**Work to be completed:**
The stretch from the line with "fx_px: 49400" through the line with "f_number: 5" in the records below: write it out exactly, and nothing else.

**Exercise material:**
-------

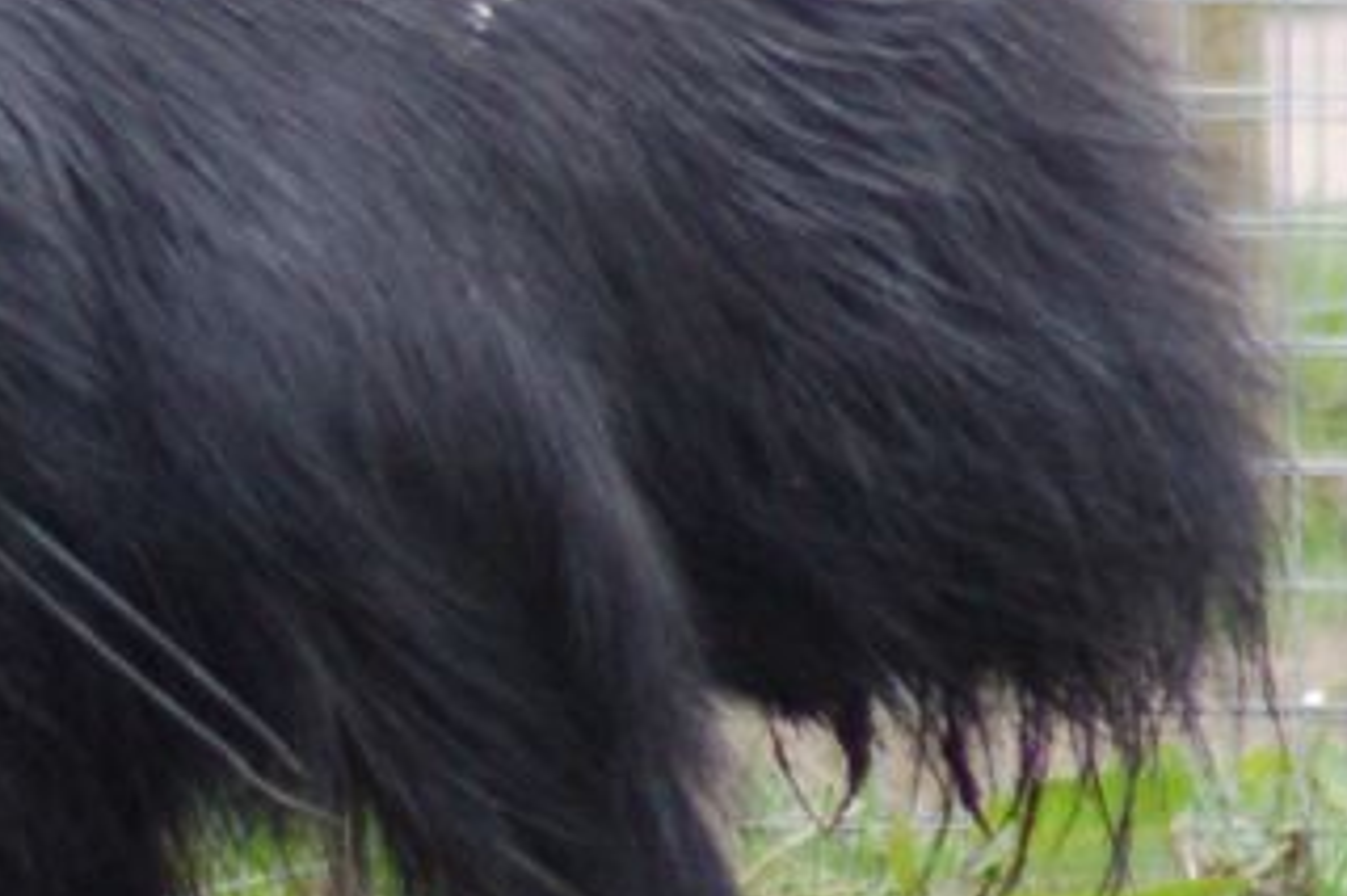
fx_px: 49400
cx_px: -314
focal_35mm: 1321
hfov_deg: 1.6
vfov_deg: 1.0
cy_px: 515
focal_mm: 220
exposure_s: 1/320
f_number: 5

-------

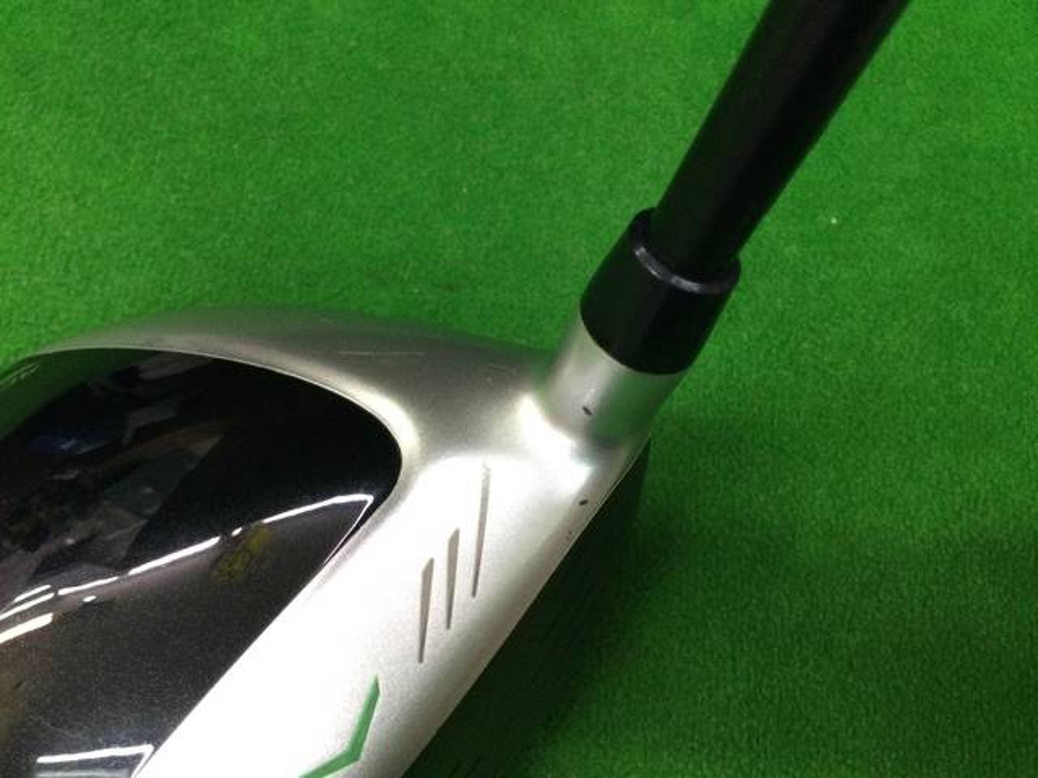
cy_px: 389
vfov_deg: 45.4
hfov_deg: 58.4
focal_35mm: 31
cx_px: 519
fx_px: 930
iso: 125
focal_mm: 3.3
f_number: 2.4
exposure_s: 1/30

-------

**Task solution:**
fx_px: 49400
cx_px: -314
focal_35mm: 1321
hfov_deg: 1.6
vfov_deg: 1.0
cy_px: 515
focal_mm: 220
exposure_s: 1/320
f_number: 5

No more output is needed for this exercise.